First time posting on this topic (name changed for the occasion), but I am a proper lurker and have found comfort many times on the step-parenting threads. At the moment my relationship all feels like it's coming unglued and I'm here to ask for your insight and suggestions of how you may have handled a similar situation.
Have been with DP for 2 years, live together and share custody of DSS (8) with his ExW. It's meant to be a 50/50 arrangement, but we often end up having DSS about 60-70% of the time. That part is all good and well - have a fantastic relationship with DSS, and despite some irritation about juggling schedules to cater for ExW's ever-changing plans, it's all fairly straight forward. Likewise, DP is wonderful - this is the man I want to spend the rest of my life with. Fortunately he is extremely supportive and generous concerning my feelings about the dynamics of step-parenting. In fact, he is so supportive that I fear I have allowed some of my personal issues (primarily my ridiculous resentment towards ExW) to take up too much space in our relationship. I label it ridiculous because I know it is unreasonable. Outwardly things look fine - we adults have very pleasant interactions and I know (from what she's said to DP and mutual friends) that she is incredibly grateful for my parenting contributions. The thing is, I just don't like her. I don't like how she behaves or how she treats/has treated DP & DSS. And I certainly don't like the negative impact she has on me and my mental/emotional well-being - I've come to violently resent her position in my life. But, perhaps most importantly, I truly dislike the fact that I even harbour these negative feelings.

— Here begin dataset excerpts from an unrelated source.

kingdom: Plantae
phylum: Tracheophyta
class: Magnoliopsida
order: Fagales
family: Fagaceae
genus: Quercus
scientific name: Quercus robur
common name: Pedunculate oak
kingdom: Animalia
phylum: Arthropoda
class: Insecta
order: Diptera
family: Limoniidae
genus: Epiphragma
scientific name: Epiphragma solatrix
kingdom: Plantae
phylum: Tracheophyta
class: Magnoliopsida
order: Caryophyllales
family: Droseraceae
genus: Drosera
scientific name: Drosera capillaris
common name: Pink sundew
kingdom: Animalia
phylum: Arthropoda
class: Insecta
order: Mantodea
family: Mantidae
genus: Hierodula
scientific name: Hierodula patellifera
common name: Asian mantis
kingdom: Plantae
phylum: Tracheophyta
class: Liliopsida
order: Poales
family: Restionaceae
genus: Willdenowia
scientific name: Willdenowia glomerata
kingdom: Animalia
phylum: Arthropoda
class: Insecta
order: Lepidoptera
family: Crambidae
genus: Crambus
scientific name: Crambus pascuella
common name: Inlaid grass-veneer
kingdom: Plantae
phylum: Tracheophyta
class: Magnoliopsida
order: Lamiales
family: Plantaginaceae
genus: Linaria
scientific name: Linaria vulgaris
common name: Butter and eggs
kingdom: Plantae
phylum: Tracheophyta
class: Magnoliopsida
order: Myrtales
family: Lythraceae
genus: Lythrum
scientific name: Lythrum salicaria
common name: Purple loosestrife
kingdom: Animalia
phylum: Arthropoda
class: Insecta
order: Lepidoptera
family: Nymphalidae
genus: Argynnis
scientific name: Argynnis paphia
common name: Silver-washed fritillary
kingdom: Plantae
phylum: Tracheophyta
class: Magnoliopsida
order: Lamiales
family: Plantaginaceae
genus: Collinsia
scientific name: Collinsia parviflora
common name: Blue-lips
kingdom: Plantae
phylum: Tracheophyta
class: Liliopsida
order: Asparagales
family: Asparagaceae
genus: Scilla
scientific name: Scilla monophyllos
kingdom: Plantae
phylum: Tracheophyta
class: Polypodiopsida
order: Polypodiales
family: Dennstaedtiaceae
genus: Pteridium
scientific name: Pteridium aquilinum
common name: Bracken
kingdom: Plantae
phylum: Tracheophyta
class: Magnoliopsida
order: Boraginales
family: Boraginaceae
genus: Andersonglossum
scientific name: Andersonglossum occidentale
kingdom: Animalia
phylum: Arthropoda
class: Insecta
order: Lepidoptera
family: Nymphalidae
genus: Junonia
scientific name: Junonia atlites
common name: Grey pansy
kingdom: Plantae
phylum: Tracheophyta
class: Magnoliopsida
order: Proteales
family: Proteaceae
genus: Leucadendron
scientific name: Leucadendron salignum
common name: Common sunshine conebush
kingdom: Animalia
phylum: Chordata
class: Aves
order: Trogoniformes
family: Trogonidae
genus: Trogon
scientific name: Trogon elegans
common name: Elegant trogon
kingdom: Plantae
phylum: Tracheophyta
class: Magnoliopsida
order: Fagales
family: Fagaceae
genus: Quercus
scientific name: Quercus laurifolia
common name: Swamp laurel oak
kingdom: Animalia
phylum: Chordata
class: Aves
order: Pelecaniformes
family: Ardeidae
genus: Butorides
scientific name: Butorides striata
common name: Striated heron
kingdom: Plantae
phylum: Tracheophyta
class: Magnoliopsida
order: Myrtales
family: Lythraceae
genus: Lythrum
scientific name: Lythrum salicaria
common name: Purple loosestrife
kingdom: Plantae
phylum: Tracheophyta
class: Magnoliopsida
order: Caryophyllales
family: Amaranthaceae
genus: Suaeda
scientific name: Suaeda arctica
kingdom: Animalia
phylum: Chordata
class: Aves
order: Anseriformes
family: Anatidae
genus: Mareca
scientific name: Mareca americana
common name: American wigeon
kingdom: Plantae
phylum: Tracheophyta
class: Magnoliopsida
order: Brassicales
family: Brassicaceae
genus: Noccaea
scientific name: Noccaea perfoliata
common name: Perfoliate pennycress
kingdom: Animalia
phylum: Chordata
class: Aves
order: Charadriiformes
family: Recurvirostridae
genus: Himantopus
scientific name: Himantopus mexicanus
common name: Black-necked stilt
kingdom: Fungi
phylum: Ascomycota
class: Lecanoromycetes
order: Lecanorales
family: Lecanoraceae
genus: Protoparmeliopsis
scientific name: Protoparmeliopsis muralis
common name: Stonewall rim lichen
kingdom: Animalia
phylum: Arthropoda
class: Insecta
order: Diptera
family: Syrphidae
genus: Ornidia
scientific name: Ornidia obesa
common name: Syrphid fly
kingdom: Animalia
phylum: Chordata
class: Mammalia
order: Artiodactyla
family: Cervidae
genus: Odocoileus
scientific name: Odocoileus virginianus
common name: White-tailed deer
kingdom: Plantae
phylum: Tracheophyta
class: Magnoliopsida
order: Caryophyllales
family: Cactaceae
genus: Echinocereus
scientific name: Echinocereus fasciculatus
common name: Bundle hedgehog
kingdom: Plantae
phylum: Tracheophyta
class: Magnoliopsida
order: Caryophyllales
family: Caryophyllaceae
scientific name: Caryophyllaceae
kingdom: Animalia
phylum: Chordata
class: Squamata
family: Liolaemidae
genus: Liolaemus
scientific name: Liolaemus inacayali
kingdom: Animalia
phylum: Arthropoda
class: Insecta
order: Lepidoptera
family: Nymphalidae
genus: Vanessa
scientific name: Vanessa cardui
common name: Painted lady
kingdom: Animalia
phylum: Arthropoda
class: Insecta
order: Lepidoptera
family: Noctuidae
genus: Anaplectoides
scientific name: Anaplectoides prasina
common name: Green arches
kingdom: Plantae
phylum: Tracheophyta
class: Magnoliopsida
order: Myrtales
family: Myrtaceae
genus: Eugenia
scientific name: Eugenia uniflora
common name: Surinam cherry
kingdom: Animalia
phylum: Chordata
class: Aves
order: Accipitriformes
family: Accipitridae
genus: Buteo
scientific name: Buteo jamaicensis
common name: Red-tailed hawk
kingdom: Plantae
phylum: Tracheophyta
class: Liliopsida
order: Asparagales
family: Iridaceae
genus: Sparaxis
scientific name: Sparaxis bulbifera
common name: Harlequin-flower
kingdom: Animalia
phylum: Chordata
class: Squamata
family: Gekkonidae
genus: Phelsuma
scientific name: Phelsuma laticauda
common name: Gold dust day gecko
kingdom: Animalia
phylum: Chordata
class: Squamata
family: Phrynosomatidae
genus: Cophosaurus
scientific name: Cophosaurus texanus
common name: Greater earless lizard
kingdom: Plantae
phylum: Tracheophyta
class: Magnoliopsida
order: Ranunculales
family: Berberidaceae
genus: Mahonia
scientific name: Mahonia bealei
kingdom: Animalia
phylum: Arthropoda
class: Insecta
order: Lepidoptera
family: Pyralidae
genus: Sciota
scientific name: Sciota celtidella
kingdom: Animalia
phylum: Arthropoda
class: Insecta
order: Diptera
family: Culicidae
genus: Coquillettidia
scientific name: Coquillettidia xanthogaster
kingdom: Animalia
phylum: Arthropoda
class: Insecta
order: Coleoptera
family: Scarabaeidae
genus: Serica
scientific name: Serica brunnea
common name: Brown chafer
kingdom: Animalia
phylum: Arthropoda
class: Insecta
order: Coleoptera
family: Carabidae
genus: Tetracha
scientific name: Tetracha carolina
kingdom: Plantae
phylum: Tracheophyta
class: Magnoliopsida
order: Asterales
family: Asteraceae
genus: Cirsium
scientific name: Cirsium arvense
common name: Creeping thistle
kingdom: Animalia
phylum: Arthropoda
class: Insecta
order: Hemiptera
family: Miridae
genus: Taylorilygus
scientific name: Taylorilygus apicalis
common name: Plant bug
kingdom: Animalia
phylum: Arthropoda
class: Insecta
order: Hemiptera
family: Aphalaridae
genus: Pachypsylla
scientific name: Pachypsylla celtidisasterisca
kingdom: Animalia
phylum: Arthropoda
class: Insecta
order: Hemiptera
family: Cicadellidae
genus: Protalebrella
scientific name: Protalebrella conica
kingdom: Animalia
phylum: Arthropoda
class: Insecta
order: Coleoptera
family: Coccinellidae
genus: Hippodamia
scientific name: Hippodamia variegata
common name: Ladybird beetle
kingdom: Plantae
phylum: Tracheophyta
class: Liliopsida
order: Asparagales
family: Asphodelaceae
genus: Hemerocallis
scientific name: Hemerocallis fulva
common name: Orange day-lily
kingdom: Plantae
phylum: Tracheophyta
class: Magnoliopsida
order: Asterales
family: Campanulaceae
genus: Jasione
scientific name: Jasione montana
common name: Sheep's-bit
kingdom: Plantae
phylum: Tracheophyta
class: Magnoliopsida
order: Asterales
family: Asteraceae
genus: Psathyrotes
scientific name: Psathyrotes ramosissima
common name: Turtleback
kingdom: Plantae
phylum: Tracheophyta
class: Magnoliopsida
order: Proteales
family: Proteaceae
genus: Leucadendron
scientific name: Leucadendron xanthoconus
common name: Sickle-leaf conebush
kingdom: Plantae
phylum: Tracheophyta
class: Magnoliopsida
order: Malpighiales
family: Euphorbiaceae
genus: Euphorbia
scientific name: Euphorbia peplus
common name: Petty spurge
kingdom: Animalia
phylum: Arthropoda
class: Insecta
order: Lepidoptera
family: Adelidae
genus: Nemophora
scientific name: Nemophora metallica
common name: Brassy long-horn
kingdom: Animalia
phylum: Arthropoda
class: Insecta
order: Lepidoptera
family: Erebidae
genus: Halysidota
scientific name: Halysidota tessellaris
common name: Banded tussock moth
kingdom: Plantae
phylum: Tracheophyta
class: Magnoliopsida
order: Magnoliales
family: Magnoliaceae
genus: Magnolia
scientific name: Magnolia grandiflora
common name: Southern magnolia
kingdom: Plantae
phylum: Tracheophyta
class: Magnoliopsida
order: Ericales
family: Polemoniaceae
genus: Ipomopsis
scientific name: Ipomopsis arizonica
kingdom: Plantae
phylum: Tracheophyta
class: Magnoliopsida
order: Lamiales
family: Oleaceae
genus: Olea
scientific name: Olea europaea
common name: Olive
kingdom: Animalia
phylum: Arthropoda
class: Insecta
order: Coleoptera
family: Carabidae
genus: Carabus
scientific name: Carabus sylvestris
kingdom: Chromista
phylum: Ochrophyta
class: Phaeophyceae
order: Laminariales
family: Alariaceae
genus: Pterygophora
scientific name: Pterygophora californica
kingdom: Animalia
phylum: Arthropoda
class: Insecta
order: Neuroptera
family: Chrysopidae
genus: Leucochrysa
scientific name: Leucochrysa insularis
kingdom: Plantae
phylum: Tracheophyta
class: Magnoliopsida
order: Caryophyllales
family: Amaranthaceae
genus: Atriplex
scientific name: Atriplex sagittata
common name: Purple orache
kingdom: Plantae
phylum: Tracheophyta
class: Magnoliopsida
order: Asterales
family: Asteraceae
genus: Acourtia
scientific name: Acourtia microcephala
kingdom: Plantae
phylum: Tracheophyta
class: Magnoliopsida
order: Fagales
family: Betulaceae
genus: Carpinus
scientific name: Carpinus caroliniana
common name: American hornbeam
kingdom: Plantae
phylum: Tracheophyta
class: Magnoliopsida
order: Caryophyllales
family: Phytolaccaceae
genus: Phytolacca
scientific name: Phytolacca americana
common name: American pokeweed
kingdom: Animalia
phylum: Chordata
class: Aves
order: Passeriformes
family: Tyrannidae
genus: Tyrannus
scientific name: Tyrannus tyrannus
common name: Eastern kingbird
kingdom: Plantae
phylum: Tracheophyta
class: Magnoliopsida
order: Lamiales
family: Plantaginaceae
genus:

I can't change the past - and I know I can't change the things she's done (& continues to do) that impact my life in negative ways, but surely I can turn some of my negativity towards her around? Because at the moment I'm taking my anger out at DP and it's beginning to destroy what is a really good, loving relationship.
So, ladies, I beseech you - please share any wisdom and insight you might have. How have you helped yourself feel more positive in dealing with your strong negative emotions concerning the ExW?